I'm studying set theory and met with the following problem: Let set $E=\bigcup_{i=1}^\infty A_i$ be of cardinality $\aleph_1$; show that one of $A_i$ must also have cardinality $\aleph_1$.
I've come up with a proof using basic definitions. But I heard from a friend a very short proof via cardinality arithmetic:
Suppose each $A_i$ has cardinality $<\aleph_1$. Clearly they cannot all be countable. Therefore, we have
$$
\aleph_1=\operatorname{card}\left(\bigcup_{i=1}^\infty A_i\right)\leq\operatorname{card}\left(\bigcup_{i=1}^\infty\bigcup_{a\in A_i}(i,a)\right)\color{red}{\leq}\aleph_0\times\max_i\operatorname{card}(A_i)\leq\max_i\operatorname{card}(A_i)\times\max_i\operatorname{card}(A_i)<\aleph_1,
$$
which is a contradiction.
Is the proof correct? I don't believe in this proof myself because I highly doubt the validity of the less-or-equal sign marked red.

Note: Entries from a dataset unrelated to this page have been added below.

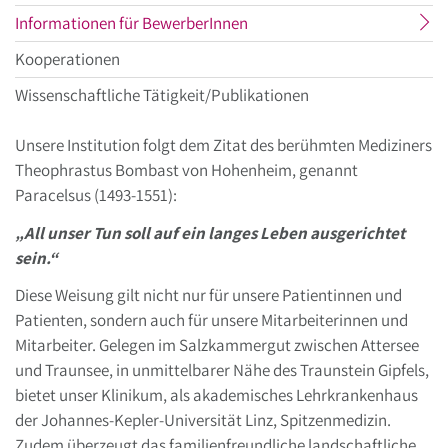
aktueller
Informationen für BewerberInnen
Menüpunkt
Kooperationen
Wissenschaftliche Tätigkeit/Publikationen
Unsere Institution folgt dem Zitat des berühmten Mediziners
Theophrastus Bombast von Hohenheim, genannt
Paracelsus (1493-1551):
„All unser Tun soll auf ein langes Leben ausgerichtet
sein.“
Diese Weisung gilt nicht nur für unsere Patientinnen und
Patienten, sondern auch für unsere Mitarbeiterinnen und
Mitarbeiter. Gelegen im Salzkammergut zwischen Attersee
und Traunsee, in unmittelbarer Nähe des Traunstein Gipfels,
bietet unser Klinikum, als akademisches Lehrkrankenhaus
der Johannes-Kepler-Universität Linz, Spitzenmedizin.
Zudem überzeugt das familienfreundliche landschaftliche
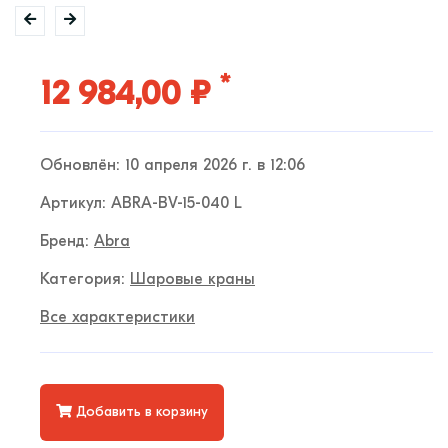
*
12 984,00 ₽
Обновлён: 10 апреля 2026 г. в 12:06
Артикул: ABRA-BV-15-040 L
Бренд:
Abra
Категория:
Шаровые краны
Все характеристики
Добавить в корзину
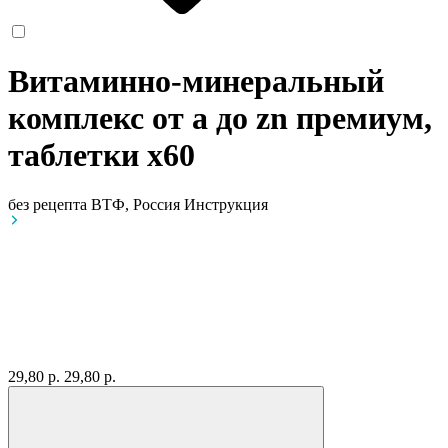
Витаминно-минеральный
комплекс от а до zn премиум,
таблетки
x60
без рецепта
ВТФ, Россия
Инструкция
29,80 р.
29,80 р.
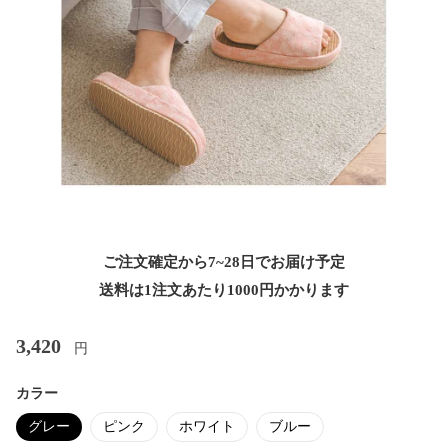
ご注文確定から7~28日でお届け予定
送料は1注文あたり
1000
円かかります
3,420
円
カラー
グレー
ピンク
ホワイト
ブルー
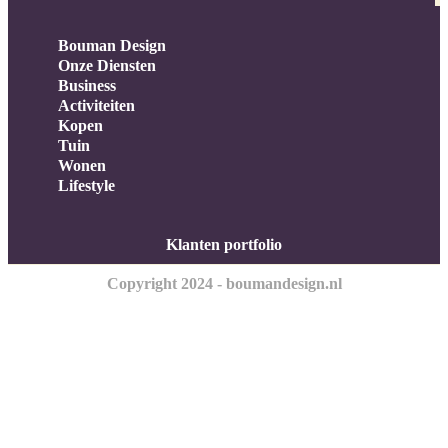
Bouman Design
Onze Diensten
Business
Activiteiten
Kopen
Tuin
Wonen
Lifestyle
Klanten portfolio
Copyright 2024 - boumandesign.nl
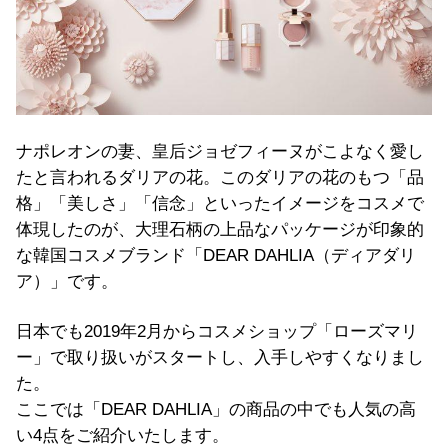
ナポレオンの妻、皇后ジョゼフィーヌがこよなく愛し
たと言われるダリアの花。このダリアの花のもつ「品
格」「美しさ」「信念」といったイメージをコスメで
体現したのが、大理石柄の上品なパッケージが印象的
な韓国コスメブランド「DEAR DAHLIA（ディアダリ
ア）」です。
日本でも2019年2月からコスメショップ「ローズマリ
ー」で取り扱いがスタートし、入手しやすくなりまし
た。
ここでは「DEAR DAHLIA」の商品の中でも人気の高
い4点をご紹介いたします。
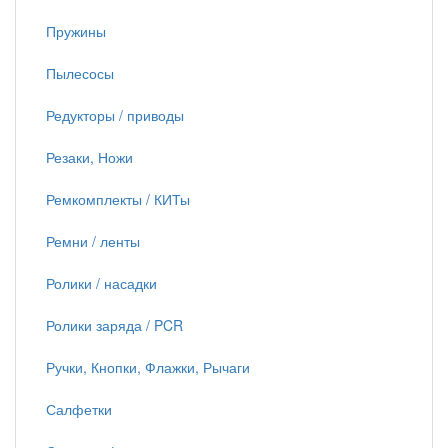
Пружины
Пылесосы
Редукторы / приводы
Резаки, Ножи
Ремкомплекты / КИТы
Ремни / ленты
Ролики / насадки
Ролики заряда / PCR
Ручки, Кнопки, Флажки, Рычаги
Салфетки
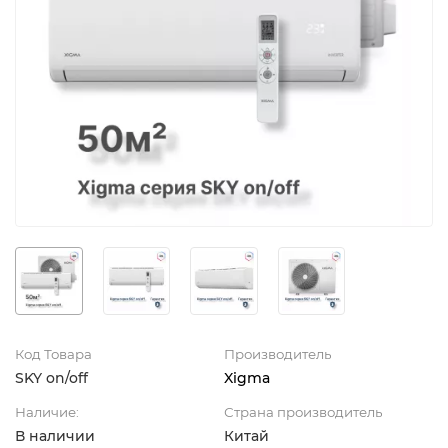
Код Товара
Производитель
SKY on/off
Xigma
Наличие:
Страна производитель
В наличии
Китай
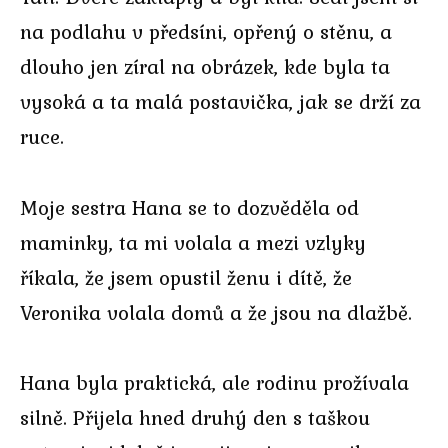
na podlahu v předsíni, opřený o stěnu, a
dlouho jen zíral na obrázek, kde byla ta
vysoká a ta malá postavička, jak se drží za
ruce.
Moje sestra Hana se to dozvěděla od
maminky, ta mi volala a mezi vzlyky
říkala, že jsem opustil ženu i dítě, že
Veronika volala domů a že jsou na dlažbě.
Hana byla praktická, ale rodinu prožívala
silně. Přijela hned druhý den s taškou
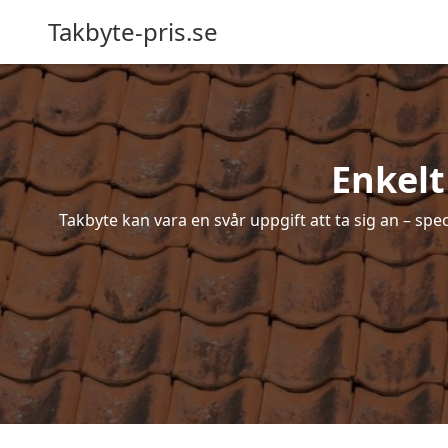
Takbyte-pris.se
Enkelt
Takbyte kan vara en svår uppgift att ta sig an – spe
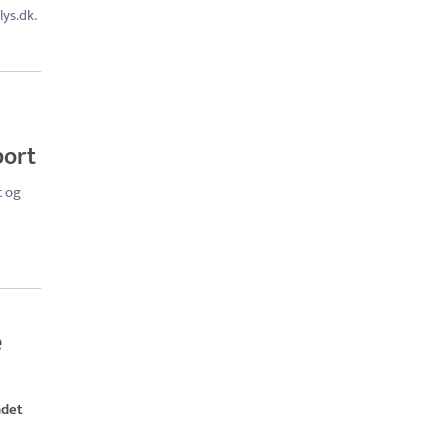
ys.dk.
port
t og
e
ndet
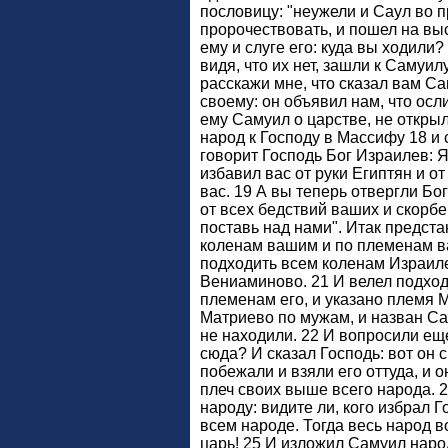
пословицу: "неужели и Саул во п
пророчествовать, и пошел на выс
ему и слуге его: куда вы ходили? 
видя, что их нет, зашли к Самуил
расскажи мне, что сказал вам Са
своему: он объявил нам, что осли
ему Самуил о царстве, не открыл
народ к Господу в Массифу 18 и
говорит Господь Бог Израилев: Я
избавил вас от руки Египтян и от
вас. 19 А вы теперь отвергли Бо
от всех бедствий ваших и скорбе
поставь над нами". Итак предста
коленам вашим и по племенам в
подходить всем коленам Израиле
Вениаминово. 21 И велел подхо
племенам его, и указано племя 
Матриево по мужам, и назван Сау
не находили. 22 И вопросили ещ
сюда? И сказал Господь: вот он 
побежали и взяли его оттуда, и о
плеч своих выше всего народа. 
народу: видите ли, кого избрал 
всем народе. Тогда весь народ в
царь! 25 И изложил Самуил народ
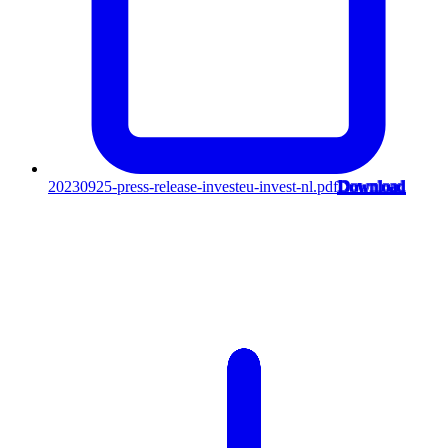
20230925-press-release-investeu-invest-nl.pdf
Download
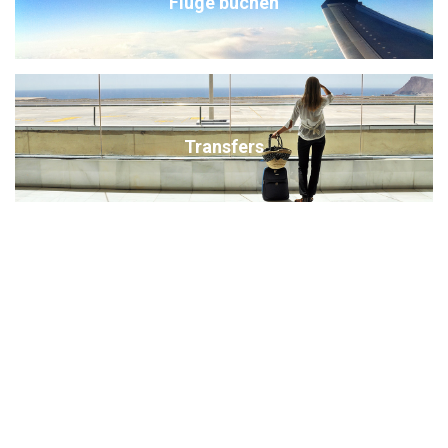
Flüge buchen
Transfers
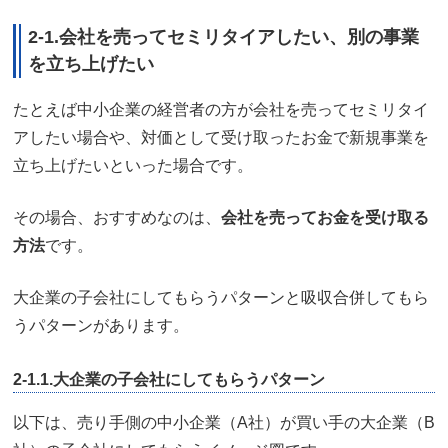
2-1.会社を売ってセミリタイアしたい、別の事業
を立ち上げたい
たとえば中小企業の経営者の方が会社を売ってセミリタイ
アしたい場合や、対価として受け取ったお金で新規事業を
立ち上げたいといった場合です。
その場合、おすすめなのは、
会社を売ってお金を受け取る
方法
です。
大企業の子会社にしてもらうパターンと吸収合併してもら
うパターンがあります。
2-1.1.大企業の子会社にしてもらうパターン
以下は、売り手側の中小企業（A社）が買い手の大企業（B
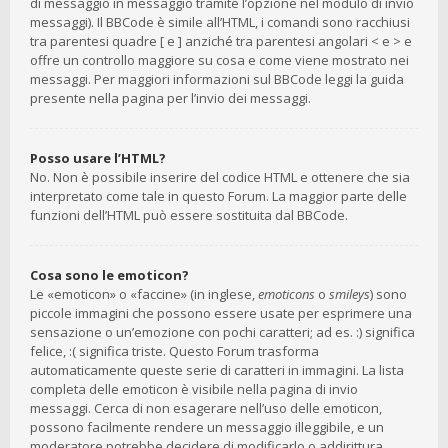
di messaggio in messaggio tramite l’opzione nel modulo di invio
messaggi). Il BBCode è simile all’HTML, i comandi sono racchiusi
tra parentesi quadre [ e ] anziché tra parentesi angolari < e > e
offre un controllo maggiore su cosa e come viene mostrato nei
messaggi. Per maggiori informazioni sul BBCode leggi la guida
presente nella pagina per l’invio dei messaggi.
Posso usare l’HTML?
No. Non è possibile inserire del codice HTML e ottenere che sia
interpretato come tale in questo Forum. La maggior parte delle
funzioni dell’HTML può essere sostituita dal BBCode.
Cosa sono le emoticon?
Le «emoticon» o «faccine» (in inglese,
emoticons
o
smileys
) sono
piccole immagini che possono essere usate per esprimere una
sensazione o un’emozione con pochi caratteri; ad es. :) significa
felice, :( significa triste. Questo Forum trasforma
automaticamente queste serie di caratteri in immagini. La lista
completa delle emoticon è visibile nella pagina di invio
messaggi. Cerca di non esagerare nell’uso delle emoticon,
possono facilmente rendere un messaggio illeggibile, e un
moderatore potrebbe decidere di modificarlo o addirittura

Edit: I find this less-or-equal sign correct now, because there's clearly an injective function from $\bigcup_{i=1}^\infty\bigcup_{a\in A_i}(i,a)$ to $\mathbb N\times\operatorname{argmax}\operatorname{card}(A_i)$. However, the proof is incorrect, since we are not sure whether there is a maximum cardinality among $\operatorname{card}(A_i)$. Henno Brandsma also points out some important points here (see comments).
Best Answer
Well, if $\operatorname{card}(A_i) < \aleph_1$ we know $\operatorname{card}(A_i) \le \aleph_0$. So if the conclusion would not hold all $A_i$ would be at most countable but then $\bigcup_{i=1}^\infty A_i$ would also be at most countable which is a contradiction with it having cardinality exactly $\aleph_1$. That's all.